■ **TASK GOAL**
In the listing below, find the line holding "ring mcp: (251, 283)" and the line holding "pinky dip: (61, 187)". Write out those two lines and all lines between, exactly, and nothing more.

■ **SUPPLIED DATA**
......

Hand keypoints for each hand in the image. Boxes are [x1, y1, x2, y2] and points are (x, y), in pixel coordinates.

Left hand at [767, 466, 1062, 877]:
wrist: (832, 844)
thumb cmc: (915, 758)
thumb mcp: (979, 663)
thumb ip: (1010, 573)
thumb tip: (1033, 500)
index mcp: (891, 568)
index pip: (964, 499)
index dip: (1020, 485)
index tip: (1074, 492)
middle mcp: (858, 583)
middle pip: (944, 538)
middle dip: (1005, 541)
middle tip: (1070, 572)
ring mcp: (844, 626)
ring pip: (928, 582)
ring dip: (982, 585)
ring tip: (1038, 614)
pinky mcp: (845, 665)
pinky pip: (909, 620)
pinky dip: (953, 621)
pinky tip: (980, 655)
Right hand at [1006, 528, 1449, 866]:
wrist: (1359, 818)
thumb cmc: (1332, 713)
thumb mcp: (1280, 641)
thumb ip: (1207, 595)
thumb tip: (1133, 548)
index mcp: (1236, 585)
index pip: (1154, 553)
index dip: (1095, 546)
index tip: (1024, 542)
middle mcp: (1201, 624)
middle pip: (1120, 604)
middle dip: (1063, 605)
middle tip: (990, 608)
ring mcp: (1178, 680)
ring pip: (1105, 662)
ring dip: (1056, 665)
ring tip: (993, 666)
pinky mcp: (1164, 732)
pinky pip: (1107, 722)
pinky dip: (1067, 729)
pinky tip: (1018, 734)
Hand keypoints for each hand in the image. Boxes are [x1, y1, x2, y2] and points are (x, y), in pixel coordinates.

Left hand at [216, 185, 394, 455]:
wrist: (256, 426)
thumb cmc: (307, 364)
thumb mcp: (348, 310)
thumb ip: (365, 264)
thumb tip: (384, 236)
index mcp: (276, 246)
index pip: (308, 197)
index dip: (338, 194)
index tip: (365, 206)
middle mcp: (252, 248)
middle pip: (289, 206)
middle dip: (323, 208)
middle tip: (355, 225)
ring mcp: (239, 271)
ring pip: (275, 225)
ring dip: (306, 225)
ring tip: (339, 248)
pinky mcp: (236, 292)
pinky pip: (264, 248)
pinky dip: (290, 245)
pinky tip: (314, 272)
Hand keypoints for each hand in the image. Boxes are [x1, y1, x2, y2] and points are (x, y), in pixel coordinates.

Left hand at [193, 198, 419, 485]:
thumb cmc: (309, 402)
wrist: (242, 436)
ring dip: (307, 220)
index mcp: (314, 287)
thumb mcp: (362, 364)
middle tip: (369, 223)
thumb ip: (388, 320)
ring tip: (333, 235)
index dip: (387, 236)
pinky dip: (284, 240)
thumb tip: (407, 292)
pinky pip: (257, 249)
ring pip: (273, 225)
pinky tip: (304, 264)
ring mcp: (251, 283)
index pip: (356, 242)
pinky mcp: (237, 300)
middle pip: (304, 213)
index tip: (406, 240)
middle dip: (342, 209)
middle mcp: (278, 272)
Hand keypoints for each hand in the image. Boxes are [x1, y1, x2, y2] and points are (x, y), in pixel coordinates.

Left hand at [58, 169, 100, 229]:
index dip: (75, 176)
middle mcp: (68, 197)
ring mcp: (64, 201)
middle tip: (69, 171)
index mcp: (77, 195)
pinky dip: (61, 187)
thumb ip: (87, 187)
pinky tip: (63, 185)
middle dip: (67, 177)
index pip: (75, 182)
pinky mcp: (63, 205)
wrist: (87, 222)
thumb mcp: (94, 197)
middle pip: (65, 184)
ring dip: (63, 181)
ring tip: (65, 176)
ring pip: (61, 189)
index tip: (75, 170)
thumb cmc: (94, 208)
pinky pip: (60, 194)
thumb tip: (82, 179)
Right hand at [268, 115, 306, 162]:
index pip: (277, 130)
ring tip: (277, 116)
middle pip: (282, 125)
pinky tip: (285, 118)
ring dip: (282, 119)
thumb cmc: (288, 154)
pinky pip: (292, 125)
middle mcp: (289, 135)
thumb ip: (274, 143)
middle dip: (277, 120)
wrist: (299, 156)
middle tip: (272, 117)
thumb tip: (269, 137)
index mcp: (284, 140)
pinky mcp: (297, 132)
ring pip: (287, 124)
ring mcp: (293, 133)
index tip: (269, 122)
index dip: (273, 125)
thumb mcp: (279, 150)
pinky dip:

......

■ **ANSWER SPACE**
ring mcp: (251, 283)
index pip: (356, 242)
pinky mcp: (237, 300)
middle pip: (304, 213)
index tip: (406, 240)
middle dip: (342, 209)
middle mcp: (278, 272)
Hand keypoints for each hand in the image. Boxes are [x1, y1, x2, y2] and points are (x, y), in pixel coordinates.

Left hand at [58, 169, 100, 229]:
index dip: (75, 176)
middle mcp: (68, 197)
ring mcp: (64, 201)
middle tip: (69, 171)
index mcp: (77, 195)
pinky dip: (61, 187)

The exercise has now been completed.